A short speech about Columbus quickly became part of my welcome and orientation of new missionaries. We would take newly arrived missionaries directly to the top of the hill Montjuic where we could look down on the city and Columbus monument, read 1 Nephi 13:12, and talk about how their arrival in Barcelona would also change the world, at least for them and the people they taught.
Sometime that fall in my Internet ramblings I stumbled across a quote from Columbus that stunned me. It was from his extensive writings known as the Libro de profecias, where he writes extensively of his motivations and the meaning of his discoveries. The particular passage that caught my eye reads:
With a hand that could be felt, the Lord opened my mind to the fact that it would be possible to sail from here to the Indies, and he opened my will to desire to accomplish the project. This was the fire that burned within me when I came to visit Your Highnesses. All who found out about my project denounced it with laughter and ridiculed me. All the sciences which I mentioned above were of no use to me. Quotations of learned opinion were no help. Only Your Majesties had faith and perseverance. Who can doubt that this fire was not merely mine, but also of the Holy Spirit who encouraged me with a radiance of marvelous illumination from his sacred Holy Scriptures, by a most clear and powerful testimony… urging me to press forward? Continually, without a moment’s hesitation, the Scriptures urge me to press forward with great haste. [Italics mine]
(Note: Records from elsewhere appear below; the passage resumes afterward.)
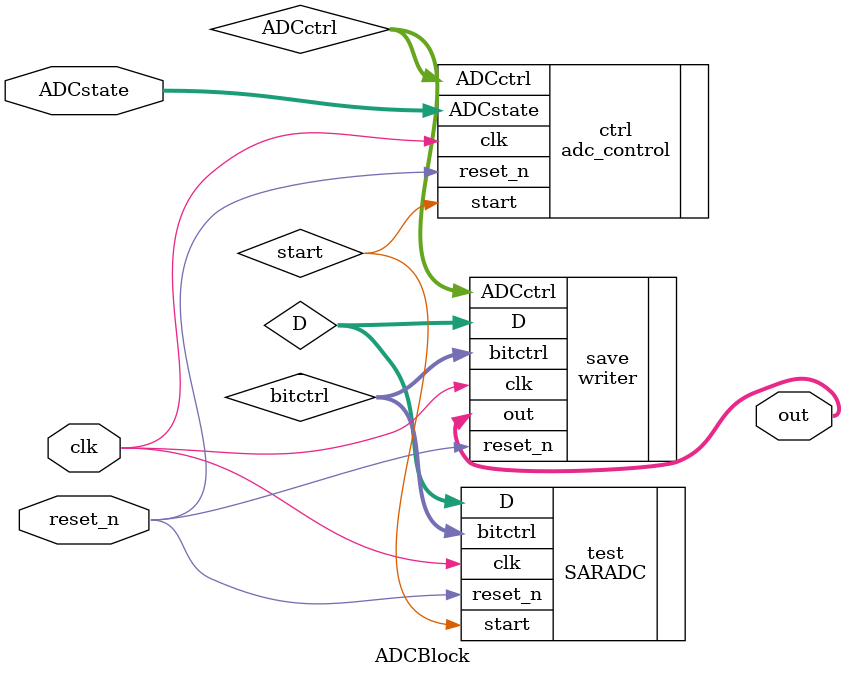
<source format=v>
`timescale 1ns / 1ps


module ADCBlock(
    input clk,
    input reset_n,
    input [2:0] ADCstate,
    output [79:0] out
    );
    
    wire [7:0] ADCctrl;  //which ADC is active
    wire start; //start bit to begin reading
    wire [9:0] D; //bit from SAR ADC
    wire [9:0] bitctrl; //which bit is being read
    
    adc_control ctrl (
    .clk(clk),
    .ADCstate(ADCstate),
    .reset_n(reset_n),
    .ADCctrl(ADCctrl),
    .start(start)
    );
    
    SARADC test (
    .clk(clk),
    .start(start),
    .reset_n(reset_n),
    .D(D),
    .bitctrl(bitctrl)
    );
    
    writer save (
    .clk(clk),
    .reset_n(reset_n),
    .ADCctrl(ADCctrl),
    .D(D),
    .bitctrl(bitctrl),
    .out(out)
    );
    

    
endmodule

</source>
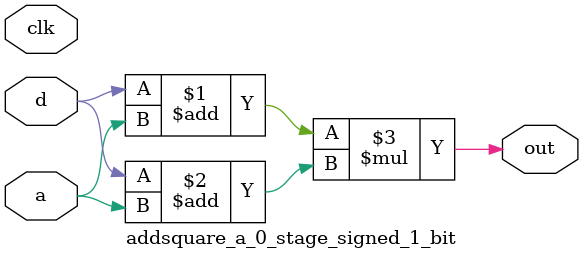
<source format=sv>
(* use_dsp = "yes" *) module addsquare_a_0_stage_signed_1_bit(
	input signed [0:0] a,
	input signed [0:0] d,
	output [0:0] out,
	input clk);

	assign out = (d + a) * (d + a);
endmodule

</source>
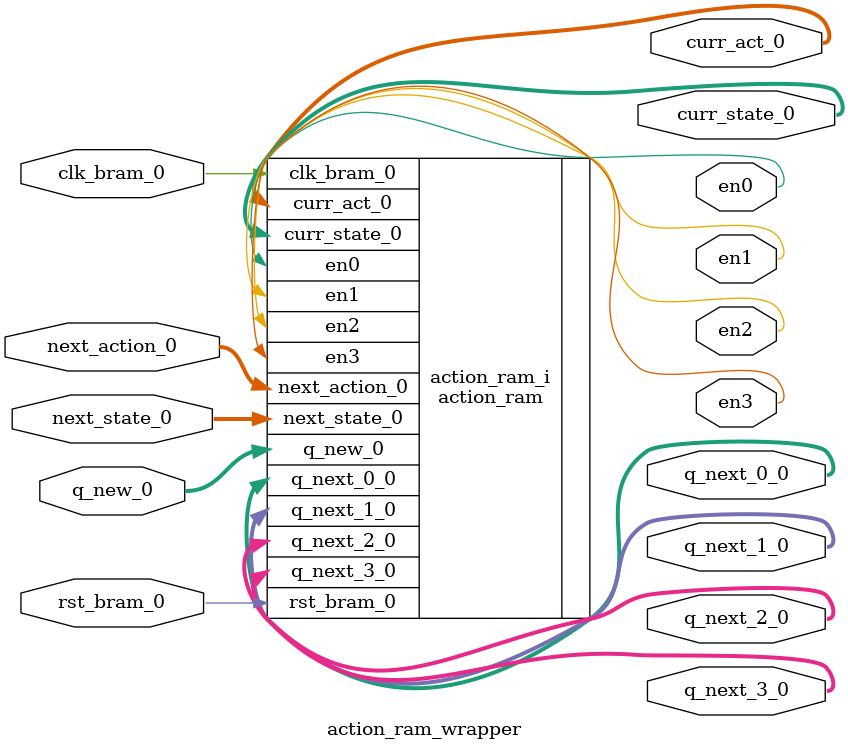
<source format=v>
`timescale 1 ps / 1 ps

module action_ram_wrapper
   (clk_bram_0,
    curr_act_0,
    curr_state_0,
    en0,
    en1,
    en2,
    en3,
    next_action_0,
    next_state_0,
    q_new_0,
    q_next_0_0,
    q_next_1_0,
    q_next_2_0,
    q_next_3_0,
    rst_bram_0);
  input clk_bram_0;
  output [1:0]curr_act_0;
  output [31:0]curr_state_0;
  output en0;
  output en1;
  output en2;
  output en3;
  input [1:0]next_action_0;
  input [31:0]next_state_0;
  input [31:0]q_new_0;
  output [31:0]q_next_0_0;
  output [31:0]q_next_1_0;
  output [31:0]q_next_2_0;
  output [31:0]q_next_3_0;
  input rst_bram_0;

  wire clk_bram_0;
  wire [1:0]curr_act_0;
  wire [31:0]curr_state_0;
  wire en0;
  wire en1;
  wire en2;
  wire en3;
  wire [1:0]next_action_0;
  wire [31:0]next_state_0;
  wire [31:0]q_new_0;
  wire [31:0]q_next_0_0;
  wire [31:0]q_next_1_0;
  wire [31:0]q_next_2_0;
  wire [31:0]q_next_3_0;
  wire rst_bram_0;

  action_ram action_ram_i
       (.clk_bram_0(clk_bram_0),
        .curr_act_0(curr_act_0),
        .curr_state_0(curr_state_0),
        .en0(en0),
        .en1(en1),
        .en2(en2),
        .en3(en3),
        .next_action_0(next_action_0),
        .next_state_0(next_state_0),
        .q_new_0(q_new_0),
        .q_next_0_0(q_next_0_0),
        .q_next_1_0(q_next_1_0),
        .q_next_2_0(q_next_2_0),
        .q_next_3_0(q_next_3_0),
        .rst_bram_0(rst_bram_0));
endmodule

</source>
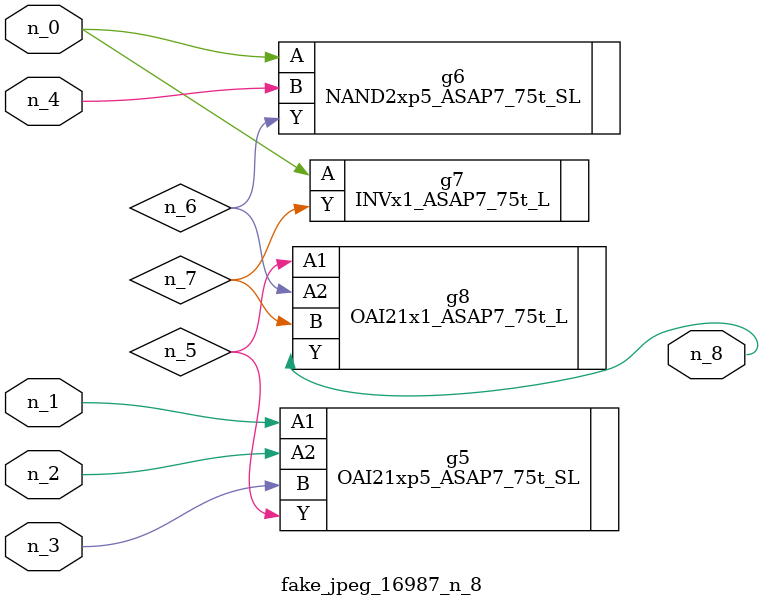
<source format=v>
module fake_jpeg_16987_n_8 (n_3, n_2, n_1, n_0, n_4, n_8);

input n_3;
input n_2;
input n_1;
input n_0;
input n_4;

output n_8;

wire n_6;
wire n_5;
wire n_7;

OAI21xp5_ASAP7_75t_SL g5 ( 
.A1(n_1),
.A2(n_2),
.B(n_3),
.Y(n_5)
);

NAND2xp5_ASAP7_75t_SL g6 ( 
.A(n_0),
.B(n_4),
.Y(n_6)
);

INVx1_ASAP7_75t_L g7 ( 
.A(n_0),
.Y(n_7)
);

OAI21x1_ASAP7_75t_L g8 ( 
.A1(n_5),
.A2(n_6),
.B(n_7),
.Y(n_8)
);


endmodule
</source>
Nephi, in his succinct verse regarding Columbus, tells us not just what Columbus would do (“he went forth upon the many waters, even unto the seed of my brethren, who were in the promised land”) but why he would do it (“I beheld the Spirit of God, that it came down and wrought upon the man”). What surprised me when I read the paragraph from Columbus is that he knew why he did it – he was filled with the fire of the Holy Ghost urging him to press forward with great haste!
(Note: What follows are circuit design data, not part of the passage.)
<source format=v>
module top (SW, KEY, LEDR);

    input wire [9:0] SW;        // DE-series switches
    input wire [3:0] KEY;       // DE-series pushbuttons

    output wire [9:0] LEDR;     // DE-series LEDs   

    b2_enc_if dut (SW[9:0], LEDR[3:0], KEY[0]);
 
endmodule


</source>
This quote immediately became part of my orientation speech from the top of Montjuic, and the phrase, “this was the fire that burned within me” became part of our mission lexicon and culture. And I became obsessed with learning more about this remarkable man who not only fulfilled prophecy but, as is evident in his writings, knew he was fulfilling prophecy and that he was a instrument of God in bringing to pass one of the great works to be done before the Second Coming – preaching the Gospel of Jesus Christ to all people.